La Plata Beach became a temporary tundra on March 1 as the Student Government Association partnered with University Recreation and Wellness to bring an ice rink to campus, complete with cozy cocoa, coffee and cookies. Hundreds of students skated and snacked at the Winter Wonderland event, made possible through $8,000 in surplus funds that the SGA allocated late last semester.

“Most of the funds that we provided (were for) initiatives that were long-term. But we wanted to also do one community-building initiative, where we bring the UMD community together for something that they all would potentially enjoy and spark conversation between people,” SGA President Kislay Parashar ’22 says of the surplus, which also supported a new Fraternity Row space for members of cultural interest fraternities and sororities, 20 water bottle-filling stations and mental health first aid training.

After the omicron spike subsided, the SGA and RecWell searched for a location with enough even ground for the 40-by-60-foot rink, settling on La Plata Beach.
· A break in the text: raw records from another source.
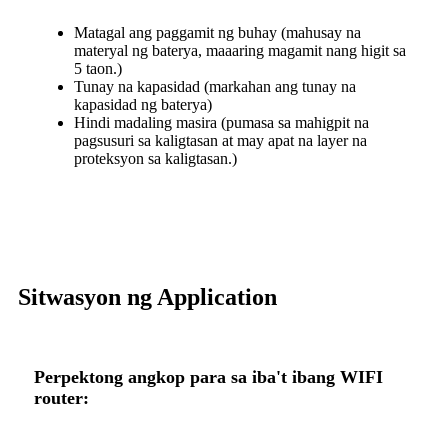
Matagal ang paggamit ng buhay (mahusay na
materyal ng baterya, maaaring magamit nang higit sa
5 taon.)
Tunay na kapasidad (markahan ang tunay na
kapasidad ng baterya)
Hindi madaling masira (pumasa sa mahigpit na
pagsusuri sa kaligtasan at may apat na layer na
proteksyon sa kaligtasan.)
Sitwasyon ng Application
Perpektong angkop para sa iba't ibang WIFI
router:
The rink itself came from All Year Sports Galaxy, which specializes in synthetic ice to allow for skating extravaganzas at any time or temperature—so the mid-50s hints of spring didn’t melt away the wintry whimsy.

Ayelette Halbfinger ’23, SGA co-chief of staff and UMD Figure Skating Club member, helped nail down the on-ice logistics, with waves of 20 students reserving 45-minute time slots on IMLeagues to keep capacity under control. With music blaring and a machine spewing out artificial snow, Terps laced up their free skate rentals and—depending on their skill level—swerved, scooched or shuffled along.

While the giant puzzle pieces of plasticky surface took a bit of getting used to because they aren’t quite as slick as a traditional skating rink, Anthony Hotton ’24, who took the ice with Alexandra Herrera ’22, was glad he at least didn’t fall. Others in their group danced and took selfies and they made their way around the rink.

The event was especially cheery after years of COVID-canceled events, says Mary Kate S. Crawford, associate director for RecWell programs.

“We’re certainly sensitive to the fact that a lot of our first- and second-year students on campus in particular haven’t gotten to experience some of the really wonderful parts about campus life,” she says. “So we wanted to bring something that appealed to a wide range of people and also was unique to anything else they could get elsewhere on campus.”